What makes the tragedy of having to work during the early rounds of the NCAA Tournament even more gut-wrenching is that none of the other big-time TV sports events can hold a candle to it in terms of excitement. I know that some sourpusses have complained that there are too many teams in the Tournament and that most of them don't have a chance to win it all. But you know what? Most of us don't give a damn who wins the whole thing, unless one of our favorite teams has a shot.

The true joys of the Tournament often come on the very first day, when some squad of scrawny, undersized hoopsters -- all of whom were either overlooked or rejected by major colleges -- start hitting their open jump shots, make their free throws down the stretch, and then knock down a three at the buzzer to topple a Kansas or a Syracuse or an Arizona, or, if the gods are truly just and beneficent, Duke.

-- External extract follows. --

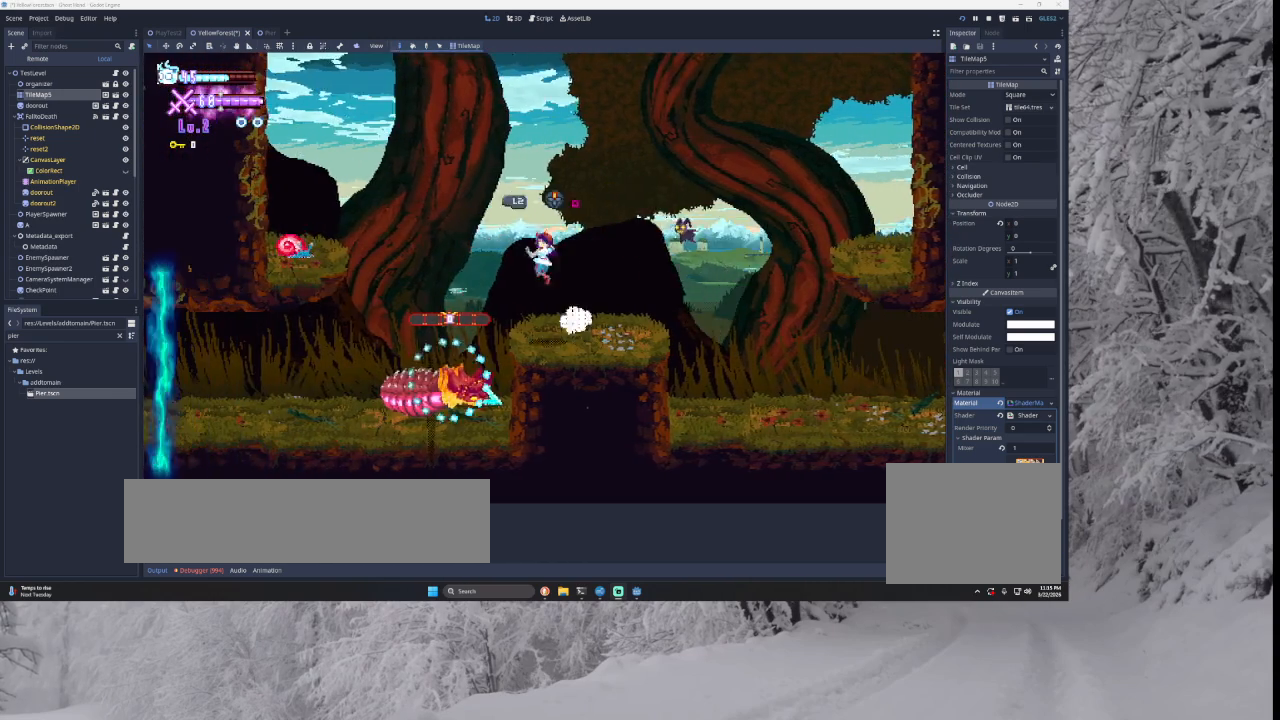
{"buttons": [], "left_stick": "left", "right_stick": "center", "events": [[67, "TRIANGLE", "up"], [267, "TRIANGLE", "down"], [500, "TRIANGLE", "up"]]}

Of course, Duke will probably win its first game by 40 points, and maybe all the rest -- a possibility that is almost as fun to imagine as getting your molars yanked without anesthetic by a cranked-up Mike Krzyzewski. And I will concede that some years go by with hardly a whisper of an upset in the first or second round. But that just makes the great years all the better; the years when upsets rain down like manna from basketball heaven, when a Gonzaga or a Miami of Ohio comes out of nowhere and charges toward the Sweet 16.

Upsets are what it's all about, and it doesn't matter if a team wins magnificently in the first round and then is gone in the second. It's that moment at the buzzer that counts -- every single time -- when the unexpected happens and pandemonium reigns.

The first Thursday and Friday of the Tournament should be a federal holiday, not just because forcing us to go to work on those days is a crime against nature, but because upsets are a lesson in American civic values. Every time a Princeton upends a UCLA, it's like dumping tea in Boston Harbor all over again. Each time a low seed triumphs against some gang of All-Americans from the ACC or the Big Ten, it's a rare victory in the annals of class warfare, a spit-in-the-face to entrenched aristocracies everywhere (OK, ignoring the fact that in the real world the low seed might be an elite Ivy League school and the powerhouse a scruffy public university), a reminder that ultimately, we have nothing to lose but our Nike logos, every time we hurl a behind-the-back no-look-pass with two seconds left on the shot clock.

In fact, not only should we get a paid holiday for the first round of the Tournament, but those of us who are parents also have a moral duty to sit our children down before the television with us. We have so much to teach them, and I don't mean just the simple things like why announcers Billy Packer and Dick Vitale are oafs who should be mocked at every opportunity, or even how to stand the pain of watching some freshman for your favorite team have a great streak of clutch performances, and thus ensure that he will go pro too early.

I don't even mean some of the more basic lessons -- like the way you demonstrate to your spawn how you can exert self-control over the homicidal rage that surges through your body when a Chris Webber calls a timeout when he has none remaining, or anyone, ever, from Duke hits a basket with time running out.

No, the first round of the NCAA Tournament is a time to inculcate in your children something much greater -- something called, for better or worse, the American Way. It ain't perfect, but in the Tournament, the little guy has a chance. And it's our duty to root for him.